抜粋テキスト:
社会心理学者で哲学者のエーリッヒ・フロムは
その著書「愛するということ」で

人間のもっとも強い欲求とは、孤立を克服し、孤独の牢獄から抜け出したいという欲求である。

と述べています。

それはなぜか。
人はその育成過程において「孤立」を経験し、
外界から離脱することで「自由」を獲得するからです。

子供は生まれると、もはや母親とは一体ではなくなり、母親から離れた一個の生物学的存在となる。しかしこの生物学的分離は、個人的な人間存在のはじまりではあるが、子供はなおかなり長いあいだ機能的には母親と一体になっている。…個性化の過程の他の面は、孤独が増大していくことである。第一次的絆は安定性をもたらし、外界との根本的な統一を与えてくれる。子供はその外界から脱けだすにつれて、自分が孤独であること、全ての他人から引き離された存在であることを自覚するようになる。(「自由からの逃走」エーリッヒ・フロム)

人は成長していくにつれて、
それまで他人が自分から離れたものとして意識されていなかったのが、
自由や独立を求めることで自我の力を強めて、
母親や外界から離脱します。

この過程のことをフロムは「個性化」と呼んでいて、
この「個性化」こそが、
人間が「孤立」の問題を引き起こす原因であるとしているんですね。


この「個性化」の傾向は社会構造の変化によっても際立っているとしていて
さらっと言うと、
中世社会のような「役割」によって自我が規定されていた人たちは、
一方で「自由」がないと評されるけど
そのことで「孤立」を感じにくかった。

でも現代の私たちは
自分の経済活動によって社会的役割を超えることができるようになったけど、
より「孤立」を感じやすくなっている。

記録情報:
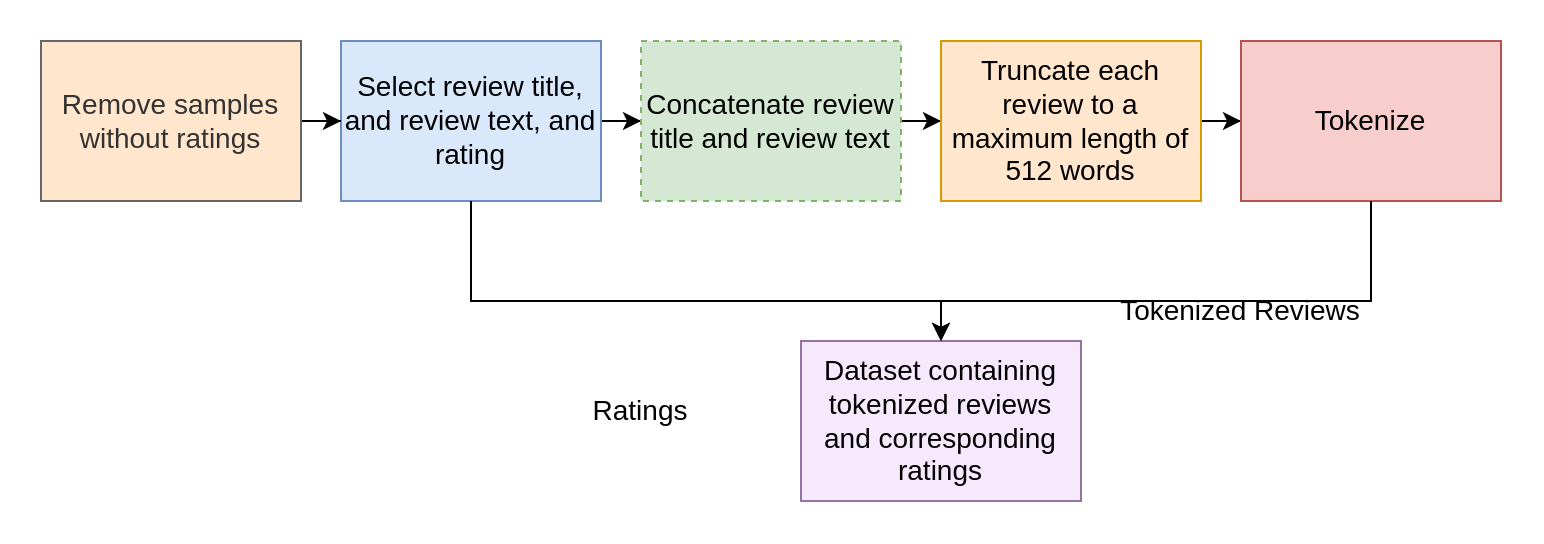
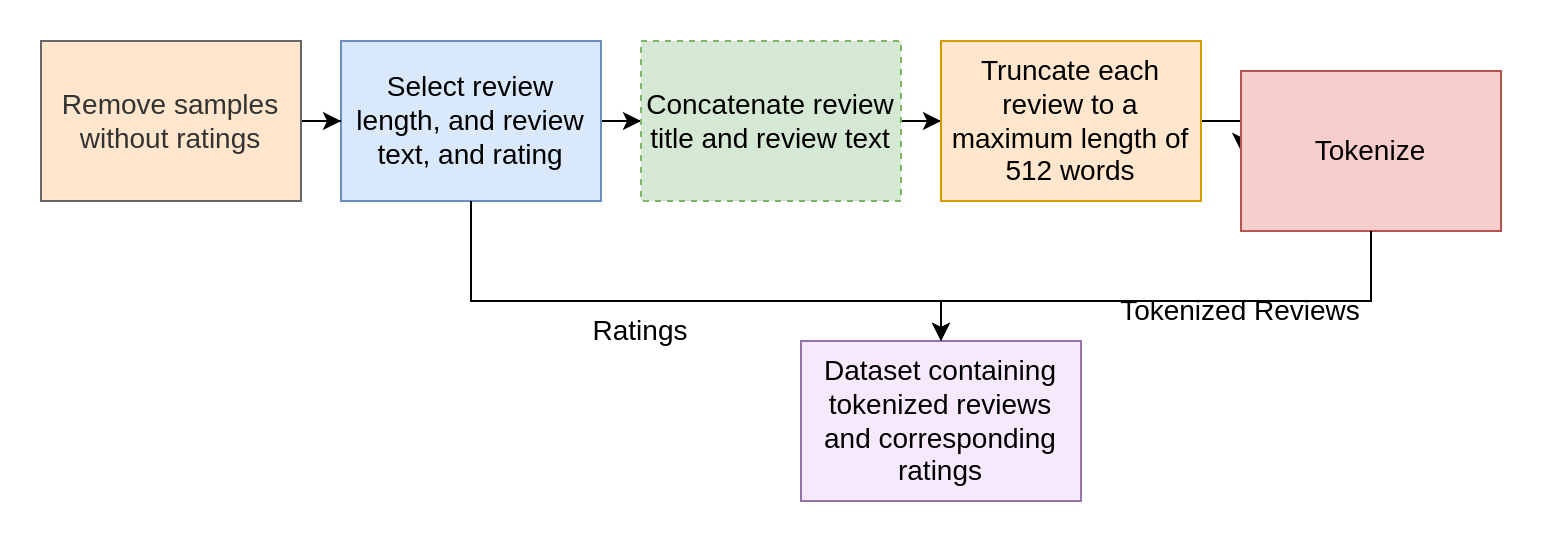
  <mxCell id="0" />
  <mxCell id="1" parent="0" />
  <mxCell id="2" value="" style="edgeStyle=orthogonalEdgeStyle;rounded=0;orthogonalLoop=1;jettySize=auto;html=1;" parent="1" source="3" target="5" edge="1"><mxGeometry relative="1" as="geometry" /></mxCell>
- <mxCell id="3" value="&lt;font style=&quot;font-size: 14px;&quot;&gt;Select review title, and review text, and rating&lt;/font&gt;" style="rounded=0;whiteSpace=wrap;html=1;fillColor=#dae8fc;strokeColor=#6c8ebf;" parent="1" vertex="1"><mxGeometry x="170" y="20" width="130" height="80" as="geometry" /></mxCell>
+ <mxCell id="3" value="&lt;font style=&quot;font-size: 14px;&quot;&gt;Select review length, and review text, and rating&lt;/font&gt;" style="rounded=0;whiteSpace=wrap;html=1;fillColor=#dae8fc;strokeColor=#6c8ebf;" parent="1" vertex="1"><mxGeometry x="170" y="20" width="130" height="80" as="geometry" /></mxCell>
  <mxCell id="4" value="" style="edgeStyle=orthogonalEdgeStyle;rounded=0;orthogonalLoop=1;jettySize=auto;html=1;" parent="1" source="5" target="7" edge="1"><mxGeometry relative="1" as="geometry" /></mxCell>
  <mxCell id="5" value="&lt;font style=&quot;font-size: 14px;&quot;&gt;Concatenate review title and review text&lt;/font&gt;" style="rounded=0;whiteSpace=wrap;html=1;fillColor=#d5e8d4;strokeColor=#82b366;dashed=1;" parent="1" vertex="1"><mxGeometry x="320" y="20" width="130" height="80" as="geometry" /></mxCell>
  <mxCell id="6" value="" style="edgeStyle=orthogonalEdgeStyle;rounded=0;orthogonalLoop=1;jettySize=auto;html=1;" parent="1" source="7" target="8" edge="1"><mxGeometry relative="1" as="geometry" /></mxCell>
  <mxCell id="7" value="&lt;font style=&quot;font-size: 14px;&quot;&gt;Truncate each review to a maximum length of 512 words&lt;/font&gt;" style="rounded=0;whiteSpace=wrap;html=1;fillColor=#ffe6cc;strokeColor=#d79b00;" parent="1" vertex="1"><mxGeometry x="470" y="20" width="130" height="80" as="geometry" /></mxCell>
- <mxCell id="8" value="&lt;font style=&quot;font-size: 14px;&quot;&gt;Tokenize&lt;/font&gt;" style="rounded=0;whiteSpace=wrap;html=1;fillColor=#f8cecc;strokeColor=#b85450;" parent="1" vertex="1"><mxGeometry x="620" y="20" width="130" height="80" as="geometry" /></mxCell>
+ <mxCell id="8" value="&lt;font style=&quot;font-size: 14px;&quot;&gt;Tokenize&lt;/font&gt;" style="rounded=0;whiteSpace=wrap;html=1;fillColor=#f8cecc;strokeColor=#b85450;" parent="1" vertex="1"><mxGeometry x="620" y="35" width="130" height="80" as="geometry" /></mxCell>
  <mxCell id="9" value="" style="edgeStyle=orthogonalEdgeStyle;rounded=0;orthogonalLoop=1;jettySize=auto;html=1;" parent="1" source="10" target="3" edge="1"><mxGeometry relative="1" as="geometry" /></mxCell>
  <mxCell id="10" value="&lt;font style=&quot;font-size: 14px;&quot;&gt;Remove samples without ratings&lt;/font&gt;" style="rounded=0;whiteSpace=wrap;html=1;fillColor=#ffe6cc;fontColor=#333333;strokeColor=#666666;" parent="1" vertex="1"><mxGeometry x="20" y="20" width="130" height="80" as="geometry" /></mxCell>
  <mxCell id="11" value="&lt;font style=&quot;font-size: 14px;&quot;&gt;Dataset containing tokenized reviews and corresponding ratings&lt;/font&gt;" style="rounded=0;whiteSpace=wrap;html=1;fillColor=#F6E9FC;strokeColor=#9673a6;" parent="1" vertex="1"><mxGeometry x="400" y="170" width="140" height="80" as="geometry" /></mxCell>
  <mxCell id="12" value="" style="endArrow=classic;html=1;rounded=0;entryX=0.5;entryY=0;entryDx=0;entryDy=0;exitX=0.5;exitY=1;exitDx=0;exitDy=0;" parent="1" source="8" target="11" edge="1"><mxGeometry width="50" height="50" relative="1" as="geometry"><mxPoint x="330" y="210" as="sourcePoint" /><mxPoint x="380" y="160" as="targetPoint" /><Array as="points"><mxPoint x="685" y="150" /><mxPoint x="470" y="150" /></Array></mxGeometry></mxCell>
  <mxCell id="13" value="" style="endArrow=classic;html=1;rounded=0;exitX=0.5;exitY=1;exitDx=0;exitDy=0;" parent="1" source="3" edge="1"><mxGeometry width="50" height="50" relative="1" as="geometry"><mxPoint x="330" y="210" as="sourcePoint" /><mxPoint x="470" y="170" as="targetPoint" /><Array as="points"><mxPoint x="235" y="150" /><mxPoint x="470" y="150" /></Array></mxGeometry></mxCell>
- <mxCell id="14" value="&lt;font style=&quot;font-size: 14px;&quot;&gt;Ratings&lt;/font&gt;" style="text;html=1;strokeColor=none;fillColor=none;align=center;verticalAlign=middle;whiteSpace=wrap;rounded=0;" vertex="1" parent="1"><mxGeometry x="290" y="190" width="60" height="30" as="geometry" /></mxCell>
+ <mxCell id="14" value="&lt;font style=&quot;font-size: 14px;&quot;&gt;Ratings&lt;/font&gt;" style="text;html=1;strokeColor=none;fillColor=none;align=center;verticalAlign=middle;whiteSpace=wrap;rounded=0;" vertex="1" parent="1"><mxGeometry x="290" y="150" width="60" height="30" as="geometry" /></mxCell>
  <mxCell id="15" value="&lt;font style=&quot;font-size: 14px;&quot;&gt;Tokenized Reviews&lt;/font&gt;" style="text;html=1;strokeColor=none;fillColor=none;align=center;verticalAlign=middle;whiteSpace=wrap;rounded=0;" vertex="1" parent="1"><mxGeometry x="550" y="140" width="140" height="30" as="geometry" /></mxCell>
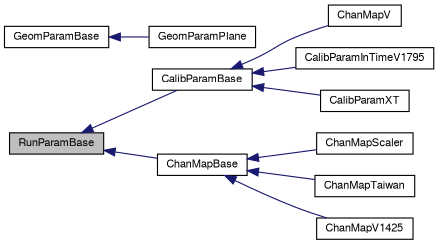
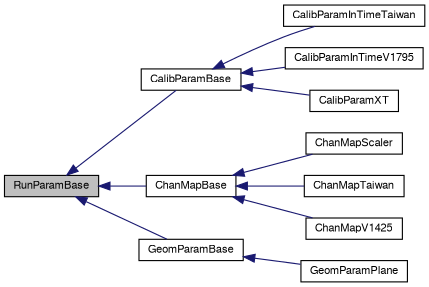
  digraph {
    rankdir=LR
    node [color=black fontname=FreeSans fontsize=10 shape=record]
    edge [color=midnightblue dir=back fontname=FreeSans fontsize=10 labelfontname=FreeSans labelfontsize=10 style=solid]
    n1 [fillcolor=grey75 fontcolor=black height=0.2 label=RunParamBase style=filled width=0.4]
    n2 [height=0.2 label=CalibParamBase width=0.4]
    n3 [height=0.2 label=ChanMapBase width=0.4]
    n4 [height=0.2 label=GeomParamBase width=0.4]
-   n5 [height=0.2 label=ChanMapV width=0.4]
+   n5 [height=0.2 label=CalibParamInTimeTaiwan width=0.4]
    n6 [height=0.2 label=CalibParamInTimeV1795 width=0.4]
    n7 [height=0.2 label=CalibParamXT width=0.4]
    n8 [height=0.2 label=ChanMapScaler width=0.4]
    n9 [height=0.2 label=ChanMapTaiwan width=0.4]
    n10 [height=0.2 label=ChanMapV1425 width=0.4]
    n11 [height=0.2 label=GeomParamPlane width=0.4]
    n1 -> n2
    n1 -> n3
+   n1 -> n4
    n2 -> n5
    n2 -> n6
    n2 -> n7
    n3 -> n8
    n3 -> n9
    n3 -> n10
    n4 -> n11
  }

課題の指示: 抜粋テキストから、「子供は生まれると、もはや母親」で始まり「母親や外界から離脱します。」で終わる部分を、両端の語句も含めて一字も変えずに抜き出しなさい。

解答:
子供は生まれると、もはや母親とは一体ではなくなり、母親から離れた一個の生物学的存在となる。しかしこの生物学的分離は、個人的な人間存在のはじまりではあるが、子供はなおかなり長いあいだ機能的には母親と一体になっている。…個性化の過程の他の面は、孤独が増大していくことである。第一次的絆は安定性をもたらし、外界との根本的な統一を与えてくれる。子供はその外界から脱けだすにつれて、自分が孤独であること、全ての他人から引き離された存在であることを自覚するようになる。(「自由からの逃走」エーリッヒ・フロム)

人は成長していくにつれて、
それまで他人が自分から離れたものとして意識されていなかったのが、
自由や独立を求めることで自我の力を強めて、
母親や外界から離脱します。